Repeated exposure to environmental agents, such as pesticides and metals, can alter gene expression patterns, potentially resulting in enhanced susceptibility to future toxic insults. With greater than 90% of Parkinson's disease (PD) cases considered idiopathic, epidemiology has indicated the involvement of pesticides in PD. Specifically, exposures to the herbicide paraquat (PQ) and the fungicide maneb (MB) are associated with a 75-80% increased risk of PD. Additionally, epigenomic changes in gene expression are postulated to play a role in neurodegenerative disorders like PD. My previous NIEHS funded research (F32 ES019821) demonstrated that MB-potentiation of PQ neurotoxicity was not simply due to enhanced oxidative stress, but a complex mechanism involving thiol-modification by MB and oxidation by PQ. Additional gene expression data show that MB significantly altered the expression of more genes compared to PQ. MB induced 4 different amino acid transporters and 2 metal transporters. Of particular interest, Ala-, Ser-, Cys- preferring transporter-1 (ASCT-1 (Slc1a4)) and proton coupled, divalent metal ion transporter (LSH (Slc11a1)) were induced greater than 2-fold by MB and PQ+MB compared to control. The working hypothesis for this K99/R00 Career Development Award proposal is that long-term exposure to MB potentiates PQ-mediated neurodegeneration of dopaminergic neurons caused by increased uptake of PQ due to modified amino acid transporter expression, metal-mediated oxidative stress and changes in the epigenome. To accomplish this, 4 specific aims (2 mentored, 2 independent) consisting of in vitro and in vivo models will be used.
In Specific Aim 1 (K99 mentored phase), both in vitro and in vivo models will be employed to determine if potentiation of PQ neurotoxicity is due to MB-mediated induction of ASCT-1 and LSH.
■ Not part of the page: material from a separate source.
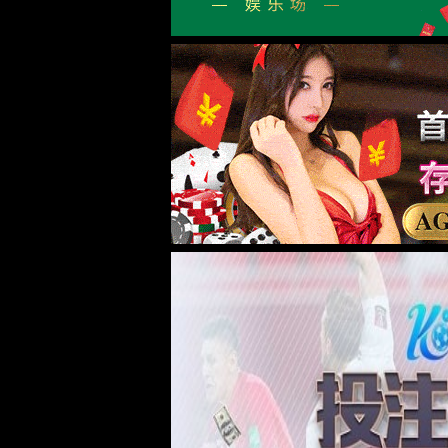
jAccount登
Engl
院长书记信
Specific Aim 2 (K99 mentored phase) will study if methylation of genes associated with dopamine metabolism is mechanistically involved in MB- potentiated PQ neurotoxicity. Research proposed in Specific Aim 3 (R00 independent phase) will explore alterations in histone H3 methylation and acetylation caused by long term pesticide exposure. Lastly, Specific Aim 4 (R00 independent phase) will investigate global alterations in the DNA methylome in response to long term pesticide exposure. This project is designed to further develop my research program and fulfill strategic goals of the NIEHS by connecting environmental influences to disease through the study of epigenomics and to train the next generation of environmental scientists. The proposed research will meet these goals and foster the development of my independent research career.
Pesticide exposure is believed to contribute to the development of Parkinson's disease, which affects 1% of the worldwide population. We believe that effects occur due to a combination of pesticides, where one pesticide can enhance the toxicity of a second pesticide via increased transport and altered gene expression. This project is designed to test this hypothesis.